All seekers after truth, and right, and fact,
The men of science and the thinkers bold,
Are friends of Christ, and seek to do his work,
By letting in the light mid darkness murk,
That shrouds the cross and crown; but every act
Is met by hell's dark minions, as of old.
With faggot and the prison's loathsome cell,
They've done their worst to stifle human thought
And stop research amid the fields of lore,
Their plea that it is impious to explore
The realms of Nature's secrets, or to tell
Aught to the mass of men by priests not taught.
Hell to the world holds up a God of wrath—
Omniscient tyrant, sitting on a throne,
Wearing a royal diadem of gold,
While fawn around and praise him throngs untold
In numbers, who by adoration hath
Secured his special favors as their own!
All who refuse this homage are cast out
From Heaven and happiness forevermore,
Their souls to burn in torments without end
Or hope that they can ever make amend
For harboring on earth an honest doubt,
And failing their "creator" to adore!
And the offense is in the disbelief,
For no good thoughts or deeds can help the soul;
Nor good intentions, or most honest aims
Can save it from the everlasting flames;
But blind consent alone can banish grief
From one submissive to the priest's control!
This God is arbitrary, full of freaks,
Damns without reason, without worth rewards;
An upright life with him no favor finds;
He fettered sinners with delight unbinds,
And sets them free, but on the upright wreaks
His vengeance—them his special hate accords!
To those who ask for bread he giveth stone,
Or empty promises he may fulfill
In realms of future life—sometime, somewhere,
And thus the soul feeds on deceit and air
As long as flesh hangs to the aching bone—
Till all is sacrificed that earth can kill.

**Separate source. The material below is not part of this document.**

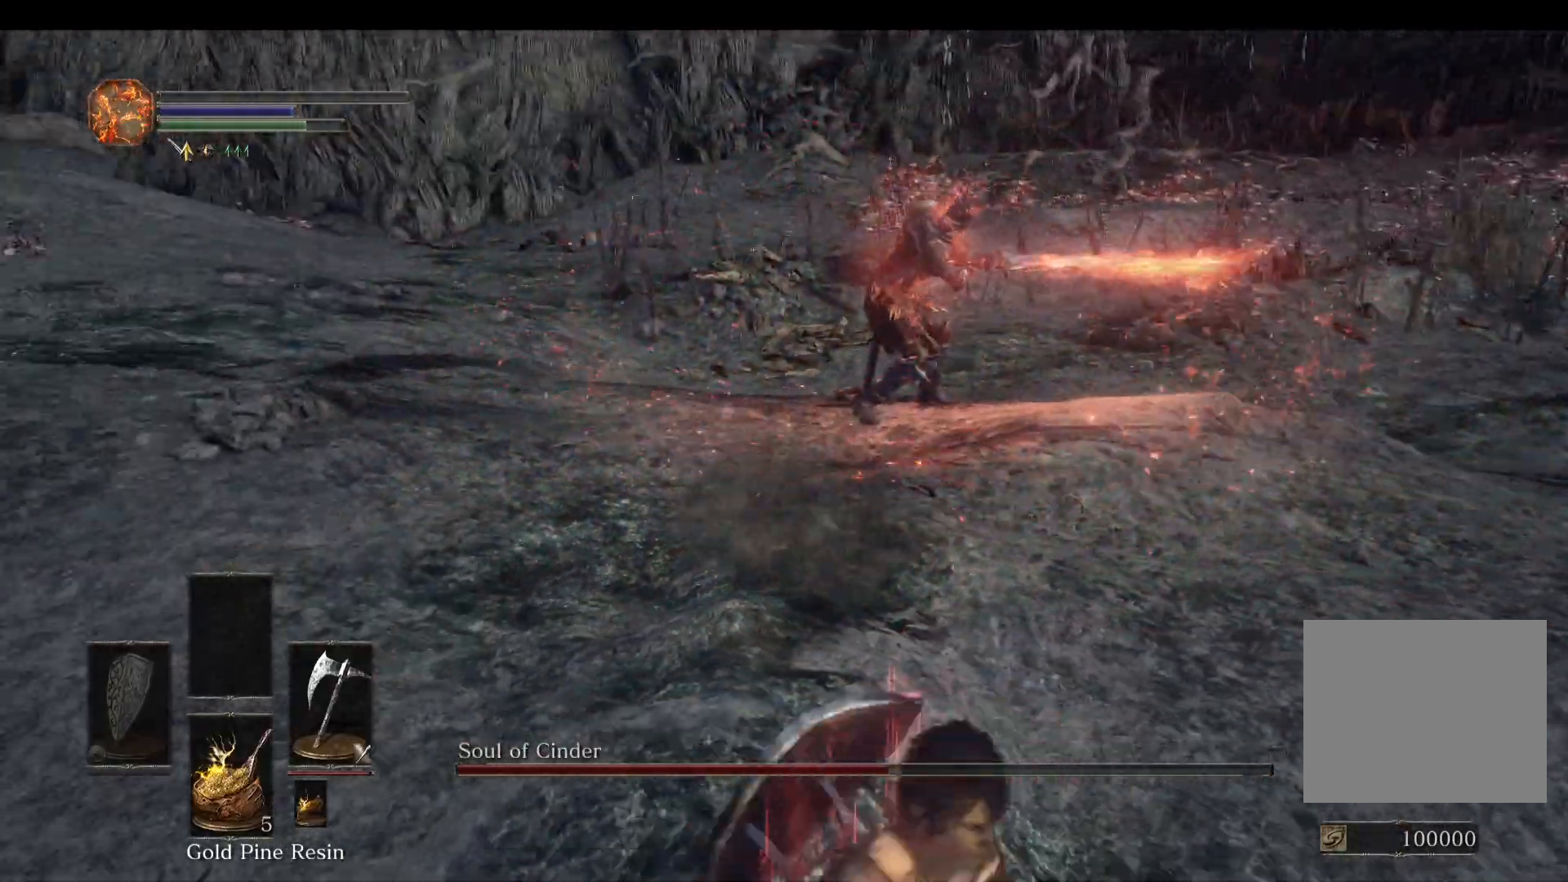
{"buttons": ["L1"], "left_stick": "up", "right_stick": "center", "events": [[100, "left_stick", "up-right"], [233, "right_stick", "right"], [267, "left_stick", "left"], [300, "right_stick", "center"], [467, "L1", "down"], [500, "left_stick", "up"]]}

This is no teaching of the Nazarene;
It is a scheme of hell to chain the mind
And keep mankind subjected to its sway,
And to its priests and tools an easy prey—
A plot the souls of men to make unclean
And toward perdition willingly inclined.
Who cannot see that hell set up this God
For purpose foul, and crowned him King of All?—
A model of the human lord and king
Who rule below and make their subjects bring
Homage and pelf to buy approving nod,
While in their train the meaner creatures crawl.
His favorites, the meanest of mankind,
Are quite content the people should believe
That they will win a crown beyond the grave,
If they will only be content to slave
And bow to robber rule, nor seek to find
The light which might their faith here undeceive.
To make the picture more like earth and real,
As kings on earth have rivals to the throne,
So God must have a rival dark and proud
Who, like himself, can never fill a shroud;
But, fiercely overthrown in the ideal,
This rival has no mercy to him shown.
'Tis all infernal—a delusive spell
Thrown o'er the minds of men to keep them down;
In fear the Nazarene, with teachings pure,
The mental blindness of the world should cure,
And break the hoary reign of brutal hell,
It mockingly presented him a crown.
True, 'twas a crown of thorns; but, mocking still,
It gave a spirit crown, and made him Son
And equal of the tyrant it had made,
And in fantastic glory had arrayed,
To rule the saints submissive to the will
Of those who church and state in secret run.